About this exercise:
Repeat each line of the data exactly as written.
■ ■ ■
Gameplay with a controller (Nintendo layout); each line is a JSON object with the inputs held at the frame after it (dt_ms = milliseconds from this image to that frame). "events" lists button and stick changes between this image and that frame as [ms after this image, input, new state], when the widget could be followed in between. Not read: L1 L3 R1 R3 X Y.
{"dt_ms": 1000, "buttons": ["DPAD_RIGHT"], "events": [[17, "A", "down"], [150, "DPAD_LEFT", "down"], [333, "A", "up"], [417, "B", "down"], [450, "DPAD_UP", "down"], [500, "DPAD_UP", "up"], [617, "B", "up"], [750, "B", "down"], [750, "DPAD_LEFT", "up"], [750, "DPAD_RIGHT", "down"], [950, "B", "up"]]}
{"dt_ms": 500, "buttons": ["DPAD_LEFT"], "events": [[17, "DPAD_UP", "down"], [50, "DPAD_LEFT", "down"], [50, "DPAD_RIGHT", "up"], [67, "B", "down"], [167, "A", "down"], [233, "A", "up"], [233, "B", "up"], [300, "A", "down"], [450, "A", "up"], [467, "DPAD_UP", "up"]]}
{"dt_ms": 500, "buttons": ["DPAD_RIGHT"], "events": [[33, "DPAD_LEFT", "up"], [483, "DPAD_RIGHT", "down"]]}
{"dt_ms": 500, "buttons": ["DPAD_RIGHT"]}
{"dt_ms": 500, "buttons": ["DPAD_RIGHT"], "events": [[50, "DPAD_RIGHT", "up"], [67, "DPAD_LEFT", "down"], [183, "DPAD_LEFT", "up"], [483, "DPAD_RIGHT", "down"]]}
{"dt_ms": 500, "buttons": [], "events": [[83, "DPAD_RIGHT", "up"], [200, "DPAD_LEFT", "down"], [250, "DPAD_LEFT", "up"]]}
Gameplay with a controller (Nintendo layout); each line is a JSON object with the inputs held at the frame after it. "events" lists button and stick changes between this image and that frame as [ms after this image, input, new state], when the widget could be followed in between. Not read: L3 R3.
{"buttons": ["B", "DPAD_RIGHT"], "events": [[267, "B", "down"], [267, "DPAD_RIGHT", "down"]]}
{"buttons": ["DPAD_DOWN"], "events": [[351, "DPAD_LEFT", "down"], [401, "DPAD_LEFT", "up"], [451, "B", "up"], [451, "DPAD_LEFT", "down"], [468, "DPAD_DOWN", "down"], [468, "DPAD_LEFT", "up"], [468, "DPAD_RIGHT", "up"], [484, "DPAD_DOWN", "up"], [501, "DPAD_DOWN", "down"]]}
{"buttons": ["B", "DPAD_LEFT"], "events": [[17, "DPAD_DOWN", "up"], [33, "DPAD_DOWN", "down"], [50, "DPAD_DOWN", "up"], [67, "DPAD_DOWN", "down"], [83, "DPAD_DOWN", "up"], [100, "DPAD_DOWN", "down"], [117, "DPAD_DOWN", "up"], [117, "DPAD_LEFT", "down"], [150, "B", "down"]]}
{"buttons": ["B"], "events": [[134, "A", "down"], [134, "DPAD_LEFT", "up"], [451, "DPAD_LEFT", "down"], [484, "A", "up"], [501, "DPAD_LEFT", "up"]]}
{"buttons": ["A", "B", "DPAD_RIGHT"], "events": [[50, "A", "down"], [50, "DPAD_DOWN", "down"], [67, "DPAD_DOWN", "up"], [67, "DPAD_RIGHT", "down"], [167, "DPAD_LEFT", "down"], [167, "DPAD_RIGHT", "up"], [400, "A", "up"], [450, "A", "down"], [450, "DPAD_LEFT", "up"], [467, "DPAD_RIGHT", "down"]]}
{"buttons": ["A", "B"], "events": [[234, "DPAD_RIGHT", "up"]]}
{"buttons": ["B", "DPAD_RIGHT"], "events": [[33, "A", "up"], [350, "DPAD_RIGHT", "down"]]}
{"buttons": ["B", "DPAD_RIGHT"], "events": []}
■ ■ ■
Finished exercise:
Gameplay with a controller (Nintendo layout); each line is a JSON object with the inputs held at the frame after it (dt_ms = milliseconds from this image to that frame). "events" lists button and stick changes between this image and that frame as [ms after this image, input, new state], when the widget could be followed in between. Not read: L1 L3 R1 R3 X Y.
{"dt_ms": 1000, "buttons": ["DPAD_RIGHT"], "events": [[17, "A", "down"], [150, "DPAD_LEFT", "down"], [333, "A", "up"], [417, "B", "down"], [450, "DPAD_UP", "down"], [500, "DPAD_UP", "up"], [617, "B", "up"], [750, "B", "down"], [750, "DPAD_LEFT", "up"], [750, "DPAD_RIGHT", "down"], [950, "B", "up"]]}
{"dt_ms": 500, "buttons": ["DPAD_LEFT"], "events": [[17, "DPAD_UP", "down"], [50, "DPAD_LEFT", "down"], [50, "DPAD_RIGHT", "up"], [67, "B", "down"], [167, "A", "down"], [233, "A", "up"], [233, "B", "up"], [300, "A", "down"], [450, "A", "up"], [467, "DPAD_UP", "up"]]}
{"dt_ms": 500, "buttons": ["DPAD_RIGHT"], "events": [[33, "DPAD_LEFT", "up"], [483, "DPAD_RIGHT", "down"]]}
{"dt_ms": 500, "buttons": ["DPAD_RIGHT"]}
{"dt_ms": 500, "buttons": ["DPAD_RIGHT"], "events": [[50, "DPAD_RIGHT", "up"], [67, "DPAD_LEFT", "down"], [183, "DPAD_LEFT", "up"], [483, "DPAD_RIGHT", "down"]]}
{"dt_ms": 500, "buttons": [], "events": [[83, "DPAD_RIGHT", "up"], [200, "DPAD_LEFT", "down"], [250, "DPAD_LEFT", "up"]]}
Gameplay with a controller (Nintendo layout); each line is a JSON object with the inputs held at the frame after it. "events" lists button and stick changes between this image and that frame as [ms after this image, input, new state], when the widget could be followed in between. Not read: L3 R3.
{"buttons": ["B", "DPAD_RIGHT"], "events": [[267, "B", "down"], [267, "DPAD_RIGHT", "down"]]}
{"buttons": ["DPAD_DOWN"], "events": [[351, "DPAD_LEFT", "down"], [401, "DPAD_LEFT", "up"], [451, "B", "up"], [451, "DPAD_LEFT", "down"], [468, "DPAD_DOWN", "down"], [468, "DPAD_LEFT", "up"], [468, "DPAD_RIGHT", "up"], [484, "DPAD_DOWN", "up"], [501, "DPAD_DOWN", "down"]]}
{"buttons": ["B", "DPAD_LEFT"], "events": [[17, "DPAD_DOWN", "up"], [33, "DPAD_DOWN", "down"], [50, "DPAD_DOWN", "up"], [67, "DPAD_DOWN", "down"], [83, "DPAD_DOWN", "up"], [100, "DPAD_DOWN", "down"], [117, "DPAD_DOWN", "up"], [117, "DPAD_LEFT", "down"], [150, "B", "down"]]}
{"buttons": ["B"], "events": [[134, "A", "down"], [134, "DPAD_LEFT", "up"], [451, "DPAD_LEFT", "down"], [484, "A", "up"], [501, "DPAD_LEFT", "up"]]}
{"buttons": ["A", "B", "DPAD_RIGHT"], "events": [[50, "A", "down"], [50, "DPAD_DOWN", "down"], [67, "DPAD_DOWN", "up"], [67, "DPAD_RIGHT", "down"], [167, "DPAD_LEFT", "down"], [167, "DPAD_RIGHT", "up"], [400, "A", "up"], [450, "A", "down"], [450, "DPAD_LEFT", "up"], [467, "DPAD_RIGHT", "down"]]}
{"buttons": ["A", "B"], "events": [[234, "DPAD_RIGHT", "up"]]}
{"buttons": ["B", "DPAD_RIGHT"], "events": [[33, "A", "up"], [350, "DPAD_RIGHT", "down"]]}
{"buttons": ["B", "DPAD_RIGHT"], "events": []}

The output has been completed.